• EXERCISE OBJECTIVE
In the listing below, locate the line that contains "US, United States)" and the line that contains "(FH OST), Switzerland)". Restate word for word those two lines and every line between them, and nothing else.

• AVAILABLE DATA

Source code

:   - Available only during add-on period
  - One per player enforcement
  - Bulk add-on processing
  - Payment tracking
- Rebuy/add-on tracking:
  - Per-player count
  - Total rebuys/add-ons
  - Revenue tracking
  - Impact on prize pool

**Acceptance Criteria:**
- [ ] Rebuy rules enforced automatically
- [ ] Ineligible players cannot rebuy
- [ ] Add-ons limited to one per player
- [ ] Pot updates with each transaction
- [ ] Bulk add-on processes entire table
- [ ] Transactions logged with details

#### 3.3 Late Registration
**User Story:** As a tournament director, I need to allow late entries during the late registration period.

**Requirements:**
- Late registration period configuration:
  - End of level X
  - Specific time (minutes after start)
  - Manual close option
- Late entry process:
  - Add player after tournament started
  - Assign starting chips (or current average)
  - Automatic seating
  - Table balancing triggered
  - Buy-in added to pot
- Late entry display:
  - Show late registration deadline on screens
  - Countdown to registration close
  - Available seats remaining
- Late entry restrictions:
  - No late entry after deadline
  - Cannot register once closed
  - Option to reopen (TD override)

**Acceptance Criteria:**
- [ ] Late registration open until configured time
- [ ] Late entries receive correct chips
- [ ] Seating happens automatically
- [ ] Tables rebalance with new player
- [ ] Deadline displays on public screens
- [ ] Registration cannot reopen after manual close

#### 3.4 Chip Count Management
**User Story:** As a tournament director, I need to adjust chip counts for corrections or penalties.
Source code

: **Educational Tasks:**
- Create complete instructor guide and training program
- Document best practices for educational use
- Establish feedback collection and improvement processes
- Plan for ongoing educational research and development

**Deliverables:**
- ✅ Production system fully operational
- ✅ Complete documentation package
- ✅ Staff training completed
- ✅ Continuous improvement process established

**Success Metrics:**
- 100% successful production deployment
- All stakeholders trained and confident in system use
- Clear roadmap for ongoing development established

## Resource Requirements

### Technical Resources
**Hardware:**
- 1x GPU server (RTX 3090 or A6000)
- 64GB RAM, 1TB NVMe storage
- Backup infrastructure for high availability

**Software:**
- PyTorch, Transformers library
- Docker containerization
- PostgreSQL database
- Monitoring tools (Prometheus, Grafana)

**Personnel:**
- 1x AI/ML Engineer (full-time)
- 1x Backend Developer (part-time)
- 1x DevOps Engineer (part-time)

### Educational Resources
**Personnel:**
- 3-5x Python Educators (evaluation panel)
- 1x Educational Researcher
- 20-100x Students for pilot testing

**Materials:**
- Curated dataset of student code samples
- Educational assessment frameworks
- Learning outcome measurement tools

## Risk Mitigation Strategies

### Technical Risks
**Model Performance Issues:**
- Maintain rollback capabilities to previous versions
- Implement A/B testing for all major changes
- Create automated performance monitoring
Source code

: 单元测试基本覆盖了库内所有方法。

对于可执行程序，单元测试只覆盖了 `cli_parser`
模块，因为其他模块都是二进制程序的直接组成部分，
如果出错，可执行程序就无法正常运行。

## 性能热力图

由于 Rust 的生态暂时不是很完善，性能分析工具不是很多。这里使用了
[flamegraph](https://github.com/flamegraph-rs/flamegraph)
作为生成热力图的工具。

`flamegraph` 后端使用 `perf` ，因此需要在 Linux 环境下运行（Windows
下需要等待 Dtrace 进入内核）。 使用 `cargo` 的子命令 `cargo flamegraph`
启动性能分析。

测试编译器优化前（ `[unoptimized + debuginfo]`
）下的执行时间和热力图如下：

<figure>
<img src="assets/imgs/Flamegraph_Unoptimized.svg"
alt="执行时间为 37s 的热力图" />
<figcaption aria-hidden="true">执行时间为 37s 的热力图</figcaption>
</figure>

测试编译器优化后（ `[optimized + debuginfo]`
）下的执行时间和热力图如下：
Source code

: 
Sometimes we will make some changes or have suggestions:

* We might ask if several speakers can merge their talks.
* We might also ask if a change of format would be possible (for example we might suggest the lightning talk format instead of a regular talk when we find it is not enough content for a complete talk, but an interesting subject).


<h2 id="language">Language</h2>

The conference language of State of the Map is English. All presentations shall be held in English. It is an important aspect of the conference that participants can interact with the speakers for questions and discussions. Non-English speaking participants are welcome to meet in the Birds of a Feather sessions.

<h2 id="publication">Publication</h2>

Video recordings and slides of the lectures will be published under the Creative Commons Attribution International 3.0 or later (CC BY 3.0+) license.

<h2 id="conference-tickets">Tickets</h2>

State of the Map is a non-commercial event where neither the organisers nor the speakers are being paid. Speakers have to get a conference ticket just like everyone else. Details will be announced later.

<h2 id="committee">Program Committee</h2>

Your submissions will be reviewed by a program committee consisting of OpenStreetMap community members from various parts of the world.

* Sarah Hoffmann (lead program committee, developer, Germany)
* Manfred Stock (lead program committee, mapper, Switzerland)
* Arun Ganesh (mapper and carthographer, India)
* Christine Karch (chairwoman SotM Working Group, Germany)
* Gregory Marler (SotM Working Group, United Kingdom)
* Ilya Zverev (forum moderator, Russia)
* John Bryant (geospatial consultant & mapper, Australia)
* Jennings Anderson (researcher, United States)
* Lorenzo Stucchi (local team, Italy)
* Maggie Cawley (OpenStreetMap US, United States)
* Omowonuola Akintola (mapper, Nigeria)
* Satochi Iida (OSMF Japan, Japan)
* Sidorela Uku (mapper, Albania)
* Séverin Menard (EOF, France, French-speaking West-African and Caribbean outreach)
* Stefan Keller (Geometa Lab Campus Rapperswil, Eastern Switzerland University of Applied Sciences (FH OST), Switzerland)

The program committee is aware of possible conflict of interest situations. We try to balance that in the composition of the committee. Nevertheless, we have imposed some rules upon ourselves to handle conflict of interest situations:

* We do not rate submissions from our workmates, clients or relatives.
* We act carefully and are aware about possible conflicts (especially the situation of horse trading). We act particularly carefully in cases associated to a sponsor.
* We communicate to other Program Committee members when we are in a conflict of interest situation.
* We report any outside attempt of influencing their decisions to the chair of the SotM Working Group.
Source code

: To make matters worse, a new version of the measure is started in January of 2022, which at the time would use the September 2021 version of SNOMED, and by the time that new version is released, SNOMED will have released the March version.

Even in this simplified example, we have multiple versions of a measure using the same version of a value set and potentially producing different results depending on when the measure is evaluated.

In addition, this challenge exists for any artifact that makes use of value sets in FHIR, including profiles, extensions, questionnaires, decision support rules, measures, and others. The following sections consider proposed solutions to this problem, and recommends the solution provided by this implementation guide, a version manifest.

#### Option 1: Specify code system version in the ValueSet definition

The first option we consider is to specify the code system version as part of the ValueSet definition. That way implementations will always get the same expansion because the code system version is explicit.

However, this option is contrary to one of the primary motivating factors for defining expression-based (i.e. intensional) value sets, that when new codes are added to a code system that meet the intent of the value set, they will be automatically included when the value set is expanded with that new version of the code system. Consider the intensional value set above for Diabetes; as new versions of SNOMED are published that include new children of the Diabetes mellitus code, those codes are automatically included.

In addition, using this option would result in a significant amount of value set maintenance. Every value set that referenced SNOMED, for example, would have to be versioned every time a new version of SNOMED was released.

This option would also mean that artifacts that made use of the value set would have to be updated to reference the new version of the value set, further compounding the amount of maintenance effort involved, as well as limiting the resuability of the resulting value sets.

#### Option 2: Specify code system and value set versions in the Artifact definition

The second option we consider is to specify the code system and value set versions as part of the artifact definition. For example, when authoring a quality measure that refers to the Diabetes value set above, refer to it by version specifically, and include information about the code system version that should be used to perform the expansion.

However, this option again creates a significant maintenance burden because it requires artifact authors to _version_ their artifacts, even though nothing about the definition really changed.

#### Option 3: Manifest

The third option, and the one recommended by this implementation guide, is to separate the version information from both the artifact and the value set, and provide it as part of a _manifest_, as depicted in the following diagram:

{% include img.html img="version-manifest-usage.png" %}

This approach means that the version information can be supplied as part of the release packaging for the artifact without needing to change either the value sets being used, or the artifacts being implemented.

• THE COMPLETED TASK
* Maggie Cawley (OpenStreetMap US, United States)
* Omowonuola Akintola (mapper, Nigeria)
* Satochi Iida (OSMF Japan, Japan)
* Sidorela Uku (mapper, Albania)
* Séverin Menard (EOF, France, French-speaking West-African and Caribbean outreach)
* Stefan Keller (Geometa Lab Campus Rapperswil, Eastern Switzerland University of Applied Sciences (FH OST), Switzerland)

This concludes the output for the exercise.